══ Quoted passage ══
Liam Everett: panem et Circen

Liam Everett: panem et Circen

47, rue Saint-André des Arts Paris, 75006, France Friday, January 20, 2017–Saturday, March 4, 2017

At first, US artist Liam Everett’s Screen Paintings evoke strange maps, chaotic landscapes overrun with luminous spasms. It is impossible to establish a precise correlation between the Irish topology evoked in the captions accompanying each of the paintings and the paintings themselves. But each of the villages named here (Annadorn, Ardgroom, Cloghanmore…) is home to an important Neolithic site (dolmens, megalithic alignments, tombs). This is an important piece of information for approaching Everett’s painting, as—constructing and deconstructing, erecting and excavating—it pertains at once to the spheres of architecture and the archaeological dig.
═══
══ Collected data ══
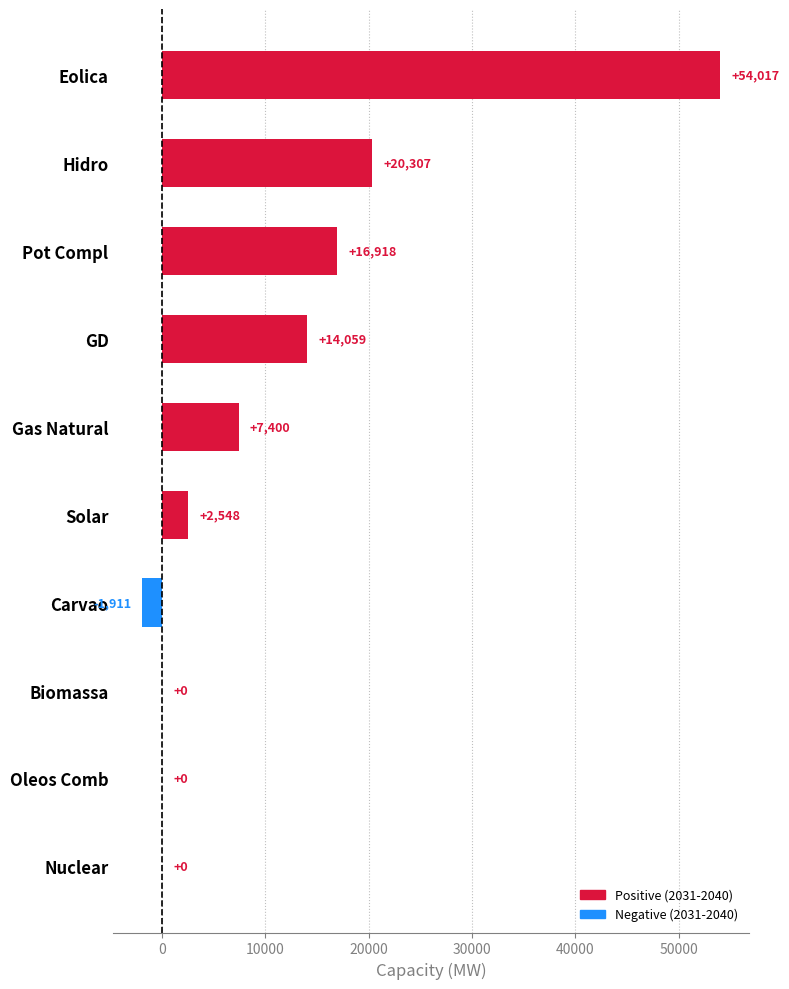

The value at Pot Compl is 30263. True or false?

False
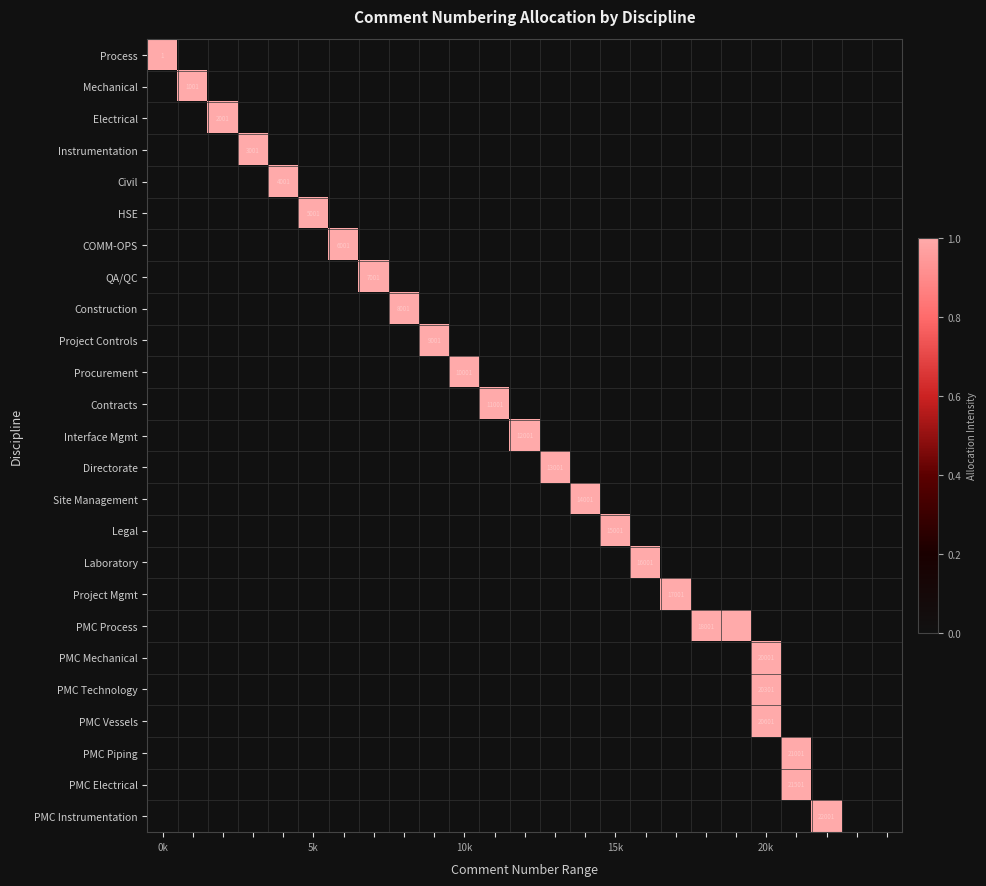

How many series are shown in this chart?

25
═══
▶ Problems to solve:
1 – Check each statement against the Liam Everett exhibition text above and mark it yes or no, quoting the exact words of the text that decide it: (a) The exhibition ends on Saturday, March 4, 2017. (b) The captions can be matched precisely to the places shown in the paintings. (c) Liam Everett is described as an Irish artist.
2 – List every village named in the Liam Everett exhibition text above.
3 – According to the Liam Everett exhibition text above, which two spheres does Everett's painting pertain to?

▶ Solutions in order:
1 –
(a) Yes: "Saturday, March 4, 2017"
(b) No: "It is impossible to establish a precise correlation between the Irish topology evoked in the captions accompanying each of the paintings and the paintings themselves"
(c) No: "US artist Liam Everett’s Screen Paintings"

2 – Annadorn, Ardgroom, Cloghanmore

3 – Architecture and the archaeological dig.